Sunday, March 28, 2010

I Need To Have PETA On Speed Dial



Dear Curtis Stone,


You are a big fat meanie. I stupidly let a little bit of my personal side come through on the last post, with regards to my feelings towards the great white shark; and you had to go and basically punch me in the face. Not basically. Maybe figuratively. Maybe photographically. Aquatically? I don’t know, I’m still reeling with hurt. What I do know is that after I professed my love/hate/fear relationship with the great white, you somehow managed to make sure that I see this:



What a beautiful wedding cake you say? How interesting! How innovative! How…what the hell is it? At first glance I thought it was crabmeat which in and of itself would be rude. I’m allergic to shellfish jerk!! And I don’t know how your mother raised you, but threatening someone with the possibility of anaphylactic shock is no laughing matter let me assure you. While I was calling the authorities to report this obvious death threat, I looked a little more closely at the cake, and realized that it’s not crab! You don’t want me dead! Wait…is that what I think it is? What the….

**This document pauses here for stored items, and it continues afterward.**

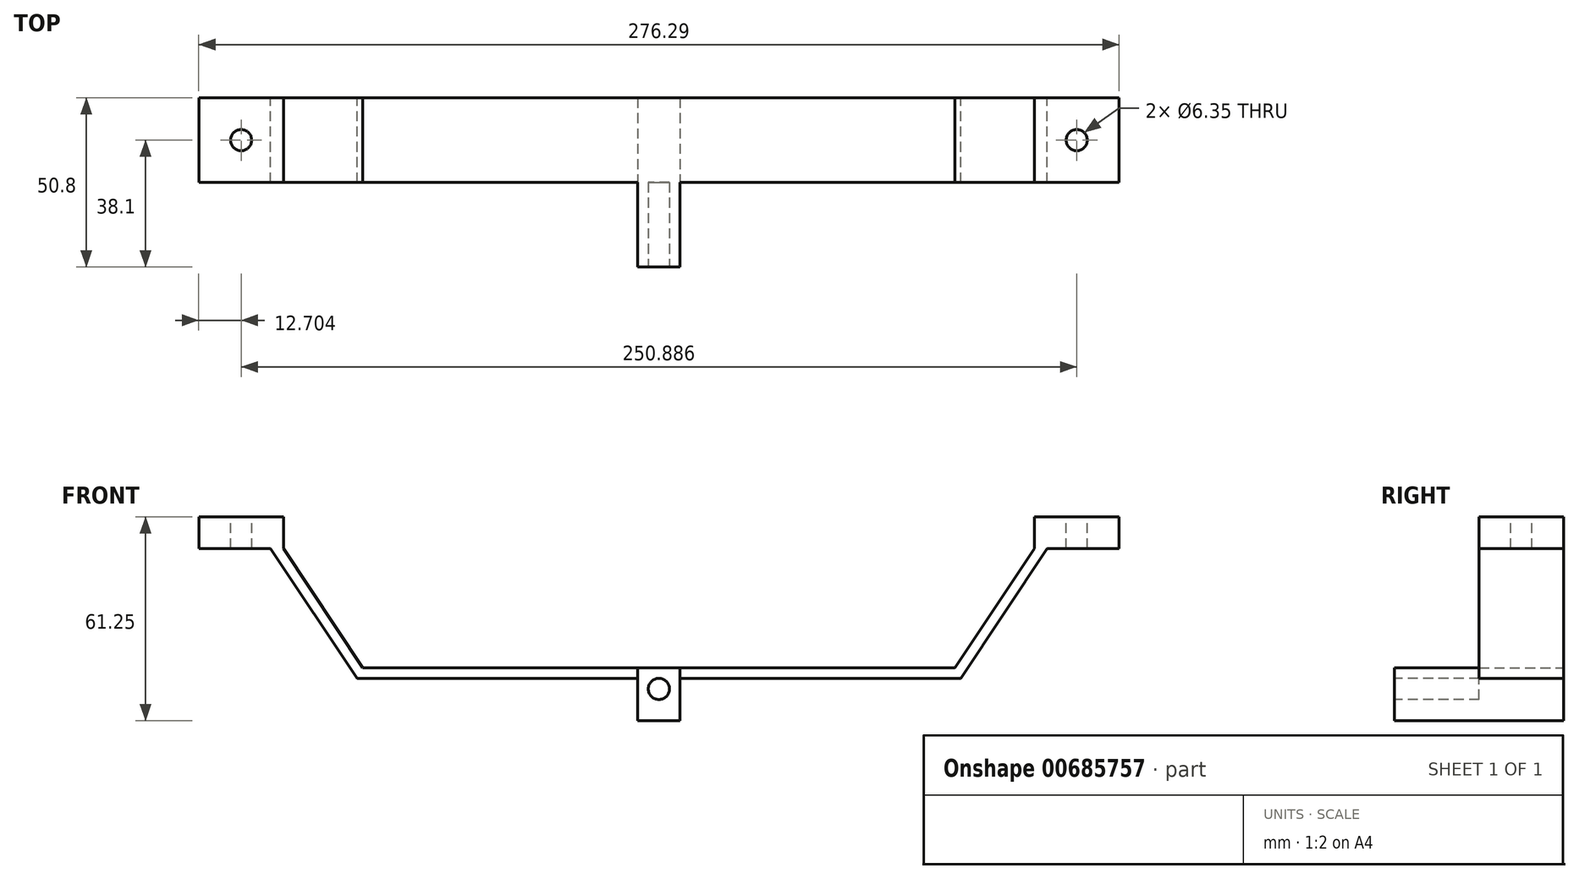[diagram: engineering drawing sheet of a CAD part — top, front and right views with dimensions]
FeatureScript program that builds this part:
annotation { "Feature Type Name" : "Feature", "Feature Type Description" : "" }
export const myFeature = defineFeature(function(context is Context, id is Id, definition is map)
    precondition{}
    {
        {
            var Q0;
            Q0=qCreatedBy(makeId("Front.planeOp"),FACE);
            var sketch = newSketch(context, id + "F0", { "sketchPlane" : qUnion([Q0])});
            skLineSegment(sketch, "E0", {"start": v(-83.3, 0) * mm, "end": v(94.5, 0) * mm});
            skLineSegment(sketch, "E1", {"start": v(94.5, 0) * mm, "end": v(118.35, 35.85) * mm});
            skLineSegment(sketch, "E2", {"start": v(-83.3, 0) * mm, "end": v(-107.14, 35.85) * mm});
            skLineSegment(sketch, "E3.bottom", {"start": v(-107.14, 35.85) * mm, "end": v(-132.54, 35.85) * mm});
            skLineSegment(sketch, "E3.top", {"start": v(-107.14, 45.37) * mm, "end": v(-132.54, 45.37) * mm});
            skLineSegment(sketch, "E3.left", {"start": v(-107.14, 35.85) * mm, "end": v(-107.14, 45.37) * mm});
            skLineSegment(sketch, "E3.right", {"start": v(-132.54, 35.85) * mm, "end": v(-132.54, 45.37) * mm});
            skPoint(sketch, "E4.oppositeSnap0", {"position": v(-119.84, 45.37) * mm});
            skLineSegment(sketch, "E4.bottom", {"start": v(118.35, 35.85) * mm, "end": v(143.75, 35.85) * mm});
            skLineSegment(sketch, "E4.top", {"start": v(118.35, 45.37) * mm, "end": v(143.75, 45.37) * mm});
            skLineSegment(sketch, "E4.left", {"start": v(118.35, 35.85) * mm, "end": v(118.35, 45.37) * mm});
            skLineSegment(sketch, "E4.right", {"start": v(143.75, 35.85) * mm, "end": v(143.75, 45.37) * mm});
            skLineSegment(sketch, "E5.0", {"start": v(-85, -3.18) * mm, "end": v(-109.78, 34.1) * mm});
            skLineSegment(sketch, "E5.1", {"start": v(-85, -3.17) * mm, "end": v(96.2, -3.17) * mm});
            skLineSegment(sketch, "E5.2", {"start": v(96.2, -3.18) * mm, "end": v(130.94, 49.04) * mm});
            skLineSegment(sketch, "E6", {"start": v(-109.78, 34.1) * mm, "end": v(-114.55, 41.26) * mm});
            skSolve(sketch);
        }
        {
            var Q0;
            {var subQ0=sQuery(id+"F0.wireOp",EDGE,"xCdVj7Rm-zJCy-WNEK-jx2k-DkXjC7Dfvp6H");Q0=makeQuery(id+"F0.imprint","IMPRINT",FACE,{"disambiguationData":[TD([[makeQuery(id+"F0.imprint","IMPRINT",EDGE,{"derivedFrom":subQ0}),1.0]])]});}
            var Q1;
            {var subQ0=sQuery(id+"F0.wireOp",EDGE,"zULIQO5D-5NXs-XkT0-v7lp-MGDDdhXP3ip7.right");Q1=makeQuery(id+"F0.imprint","IMPRINT",FACE,{"disambiguationData":[TD([[makeQuery(id+"F0.imprint","IMPRINT",EDGE,{"derivedFrom":subQ0}),-1.0]])]});}
            var Q2;
            {var subQ0=sQuery(id+"F0.wireOp",EDGE,"zULIQO5D-5NXs-XkT0-v7lp-MGDDdhXP3ip7.left");Q2=makeQuery(id+"F0.imprint","IMPRINT",FACE,{"disambiguationData":[TD([[makeQuery(id+"F0.imprint","IMPRINT",EDGE,{"derivedFrom":subQ0}),1.0]])]});}
            var Q3;
            {var subQ4=sQuery(id+"F0.wireOp",EDGE,"WJLMLYwR-hRPP-A6Xb-pmzy-IOSkZiBtCFEh.left");Q3=makeQuery(id+"F0.imprint","IMPRINT",FACE,{"disambiguationData":[TD([[makeQuery(id+"F0.imprint","IMPRINT",EDGE,{"derivedFrom":subQ4}),1.0]])]});}
            var Q4;
            {var subQ4=sQuery(id+"F0.wireOp",EDGE,"WJLMLYwR-hRPP-A6Xb-pmzy-IOSkZiBtCFEh.right");Q4=makeQuery(id+"F0.imprint","IMPRINT",FACE,{"disambiguationData":[TD([[makeQuery(id+"F0.imprint","IMPRINT",EDGE,{"derivedFrom":subQ4}),-1.0]])]});}
            var Q5;
            {var subQ0=sQuery(id+"F0.wireOp",EDGE,"45bcc17d-5c14-4652-9b34-e62cf62e381f0.MirrorCS");Q5=makeQuery(id+"F0.imprint","IMPRINT",FACE,{"disambiguationData":[TD([[makeQuery(id+"F0.imprint","IMPRINT",EDGE,{"derivedFrom":subQ0}),1.0]])]});}
            var Q6;
            {var subQ0=sQuery(id+"F0.wireOp",EDGE,"87b93818-efcd-4817-b442-400501f782e70.MirrorCS");Q6=makeQuery(id+"F0.imprint","IMPRINT",FACE,{"disambiguationData":[TD([[makeQuery(id+"F0.imprint","IMPRINT",EDGE,{"derivedFrom":subQ0}),-1.0]])]});}
            var Q7;
            {var subQ1=sQuery(id+"F0.wireOp",EDGE,"772e4d75-e6f5-403f-9652-c3a24cc509a90.MirrorCS");Q7=makeQuery(id+"F0.imprint","IMPRINT",FACE,{"disambiguationData":[TD([[makeQuery(id+"F0.imprint","IMPRINT",EDGE,{"derivedFrom":subQ1}),1.0]])]});}
            var Q8;
            {var subQ4=sQuery(id+"F0.wireOp",EDGE,"8517a0ab-6009-46a5-8872-56797a2ff2e90.MirrorCS");Q8=makeQuery(id+"F0.imprint","IMPRINT",FACE,{"disambiguationData":[TD([[makeQuery(id+"F0.imprint","IMPRINT",EDGE,{"derivedFrom":subQ4}),1.0]])]});}
            var Q9;
            {var subQ1=sQuery(id+"F0.wireOp",EDGE,"7d77567f-4d39-41c3-929c-f897b328c47e0.MirrorCS");Q9=makeQuery(id+"F0.imprint","IMPRINT",FACE,{"disambiguationData":[TD([[makeQuery(id+"F0.imprint","IMPRINT",EDGE,{"derivedFrom":subQ1}),-1.0]])]});}
            var Q10;
            Q10=makeQuery(id+"F0.imprint","IMPRINT",FACE,{"disambiguationData":[TD([[makeQuery(id+"F0.imprint","IMPRINT",EDGE,{"derivedFrom":sQuery(id+"F0.wireOp",EDGE,"E3.top")}),1.0]])]});
            var Q11;
            Q11=makeQuery(id+"F0.imprint","IMPRINT",FACE,{"disambiguationData":[TD([[makeQuery(id+"F0.imprint","IMPRINT",EDGE,{"derivedFrom":sQuery(id+"F0.wireOp",EDGE,"E0")}),-1.0]])]});
            var Q12;
            {var subQ0=sQuery(id+"F0.wireOp",EDGE,"E4.left");Q12=makeQuery(id+"F0.imprint","IMPRINT",FACE,{"disambiguationData":[TD([[makeQuery(id+"F0.imprint","IMPRINT",EDGE,{"derivedFrom":subQ0}),-1.0]])]});}
            var Q13;
            {var subQ0=sQuery(id+"F0.wireOp",EDGE,"E4.right");Q13=makeQuery(id+"F0.imprint","IMPRINT",FACE,{"disambiguationData":[TD([[makeQuery(id+"F0.imprint","IMPRINT",EDGE,{"derivedFrom":subQ0}),1.0]])]});}
            extrude(context, id + "F1", {"entities" : qUnion([Q0, Q1, Q2, Q3, Q4, Q5, Q6, Q7, Q8, Q9, Q10, Q11, Q12, Q13]), "endBound" : BoundingType.SYMMETRIC, "depth" : 25.4 * mm});
        }
        {
            var Q0;
            Q0=makeQuery(id+"F1.opExtrude","CAP_FACE",FACE,{"disambiguationData":[OSD([sQuery(id+"F0.wireOp",EDGE,"E0"),sQuery(id+"F0.wireOp",EDGE,"E1"),sQuery(id+"F0.wireOp",EDGE,"E2"),sQuery(id+"F0.wireOp",EDGE,"E3.bottom"),sQuery(id+"F0.wireOp",EDGE,"E3.top"),sQuery(id+"F0.wireOp",EDGE,"E3.left"),sQuery(id+"F0.wireOp",EDGE,"E3.right"),sQuery(id+"F0.wireOp",EDGE,"E4.bottom"),sQuery(id+"F0.wireOp",EDGE,"E4.top"),sQuery(id+"F0.wireOp",EDGE,"E4.left"),sQuery(id+"F0.wireOp",EDGE,"E4.right"),sQuery(id+"F0.wireOp",EDGE,"E5.0"),sQuery(id+"F0.wireOp",EDGE,"E5.1"),sQuery(id+"F0.wireOp",EDGE,"E5.2"),sQuery(id+"F0.wireOp",EDGE,"E6")])],"isStart":false});
            var sketch = newSketch(context, id + "F2", { "sketchPlane" : qUnion([Q0])});
            skLineSegment(sketch, "E7", {"start": v(5.6, 0) * mm, "end": v(5.6, -15.88) * mm});
            skLineSegment(sketch, "E8", {"start": v(5.6, -15.88) * mm, "end": v(11.96, -15.88) * mm});
            skLineSegment(sketch, "E9", {"start": v(5.6, -15.88) * mm, "end": v(-0.74, -15.88) * mm});
            skLineSegment(sketch, "E10", {"start": v(-0.74, -15.88) * mm, "end": v(-0.74, -3.17) * mm});
            skLineSegment(sketch, "E11", {"start": v(11.96, -15.88) * mm, "end": v(11.96, -3.17) * mm});
            skLineSegment(sketch, "E12", {"start": v(-0.74, -3.17) * mm, "end": v(-0.74, 0) * mm});
            skLineSegment(sketch, "E13", {"start": v(11.96, -3.17) * mm, "end": v(11.96, 0) * mm});
            skLineSegment(sketch, "E14", {"start": v(11.96, 0) * mm, "end": v(0, 0) * mm});
            skLineSegment(sketch, "E15", {"start": v(0, 0) * mm, "end": v(-0.74, 0) * mm});
            skSolve(sketch);
        }
        {
            var Q0;
            {var subQ0=sQuery(id+"F2.wireOp",EDGE,"E9");Q0=makeQuery(id+"F2.imprint","IMPRINT",FACE,{"disambiguationData":[TD([[makeQuery(id+"F2.imprint","IMPRINT",EDGE,{"derivedFrom":subQ0}),-1.0]])]});}
            var Q1;
            {var subQ0=sQuery(id+"F2.wireOp",EDGE,"E8");Q1=makeQuery(id+"F2.imprint","IMPRINT",FACE,{"disambiguationData":[TD([[makeQuery(id+"F2.imprint","IMPRINT",EDGE,{"derivedFrom":subQ0}),1.0]])]});}
            var Q2;
            {var subQ5=sQuery(id+"F2.wireOp",EDGE,"E13");Q2=makeQuery(id+"F2.imprint","IMPRINT",FACE,{"disambiguationData":[TD([[makeQuery(id+"F2.imprint","IMPRINT",EDGE,{"derivedFrom":subQ5}),1.0]])]});}
            var Q3;
            {var subQ4=sQuery(id+"F2.wireOp",EDGE,"E12");Q3=makeQuery(id+"F2.imprint","IMPRINT",FACE,{"disambiguationData":[TD([[makeQuery(id+"F2.imprint","IMPRINT",EDGE,{"derivedFrom":subQ4}),-1.0]])]});}
            extrude(context, id + "F3", {"entities" : qUnion([Q0, Q1, Q2, Q3]), "operationType" : NewBodyOperationType.ADD, "endBound" : BoundingType.SYMMETRIC, "depth" : 50.8 * mm});
        }
        {
            var Q0;
            Q0=makeQuery(id+"F3.opExtrude","CAP_FACE",FACE,{"disambiguationData":[OSD([sQuery(id+"F2.wireOp",EDGE,"E8"),sQuery(id+"F2.wireOp",EDGE,"E9"),sQuery(id+"F2.wireOp",EDGE,"E10"),sQuery(id+"F2.wireOp",EDGE,"E11"),sQuery(id+"F2.wireOp",EDGE,"E12"),sQuery(id+"F2.wireOp",EDGE,"E13"),sQuery(id+"F2.wireOp",EDGE,"E14"),sQuery(id+"F2.wireOp",EDGE,"E15")])],"isStart":false});
            var sketch = newSketch(context, id + "F4", { "sketchPlane" : qUnion([Q0])});
            skPoint(sketch, "E16", {"position": v(5.6, -6.35) * mm});
            skCircle(sketch, "E17", {"center": v(5.6, -6.35) * mm, "radius": 3.18 * mm});
            skSolve(sketch);
        }
        {
            var Q0;
            Q0=makeQuery(id+"F4.imprint","IMPRINT",FACE,{"disambiguationData":[TD([[makeQuery(id+"F4.imprint","IMPRINT",EDGE,{"derivedFrom":sQuery(id+"F4.wireOp",EDGE,"E17")}),1.0]])]});
            extrude(context, id + "F5", {"entities" : qUnion([Q0]), "oppositeDirection" : true, "depth" : 25.4 * mm});
        }
        {
            var Q0;
            Q0=makeQuery(id+"F1.opExtrude","SWEPT_FACE",FACE,{"disambiguationData":[OSD([sQuery(id+"F0.wireOp",EDGE,"E4.top")])]});
            var sketch = newSketch(context, id + "F6", { "sketchPlane" : qUnion([Q0])});
            skPoint(sketch, "E18", {"position": v(131.05, 0) * mm});
            skCircle(sketch, "E19", {"center": v(131.05, 0) * mm, "radius": 3.18 * mm});
            skSolve(sketch);
        }
        {
            var Q0;
            Q0=makeQuery(id+"F6.imprint","IMPRINT",FACE,{"disambiguationData":[TD([[makeQuery(id+"F6.imprint","IMPRINT",EDGE,{"derivedFrom":sQuery(id+"F6.wireOp",EDGE,"E19")}),1.0]])]});
            extrude(context, id + "F7", {"entities" : qUnion([Q0]), "operationType" : NewBodyOperationType.REMOVE, "oppositeDirection" : true, "depth" : 25.4 * mm});
        }
        {
            var Q0;
            Q0=makeQuery(id+"F1.opExtrude","SWEPT_FACE",FACE,{"disambiguationData":[OSD([sQuery(id+"F0.wireOp",EDGE,"E3.top")])]});
            var sketch = newSketch(context, id + "F8", { "sketchPlane" : qUnion([Q0])});
            skPoint(sketch, "E20", {"position": v(-119.84, 0) * mm});
            skCircle(sketch, "E21", {"center": v(-119.84, 0) * mm, "radius": 3.18 * mm});
            skSolve(sketch);
        }
        {
            var Q0;
            Q0=makeQuery(id+"F8.imprint","IMPRINT",FACE,{"disambiguationData":[TD([[makeQuery(id+"F8.imprint","IMPRINT",EDGE,{"derivedFrom":sQuery(id+"F8.wireOp",EDGE,"E21")}),1.0]])]});
            extrude(context, id + "F9", {"entities" : qUnion([Q0]), "operationType" : NewBodyOperationType.REMOVE, "oppositeDirection" : true, "depth" : 25.4 * mm});
        }
    });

That’s right boys and girls. SLAUGHTERED GREAT WHITE SHARKS!!!!!


After I cleaned up the vomit and tears, I observed a moment of silence for the massacre before me. What makes it even more disgusting Curtis, is that the sharks are very small…like a baby shark would be…which means you endorse killing babies. Wow. I can’t speak any more of this, it’s too upsetting. So I’ll do the one thing that calms me down, which means I need to bake something.


How do you feel about a kangaroo themed cake?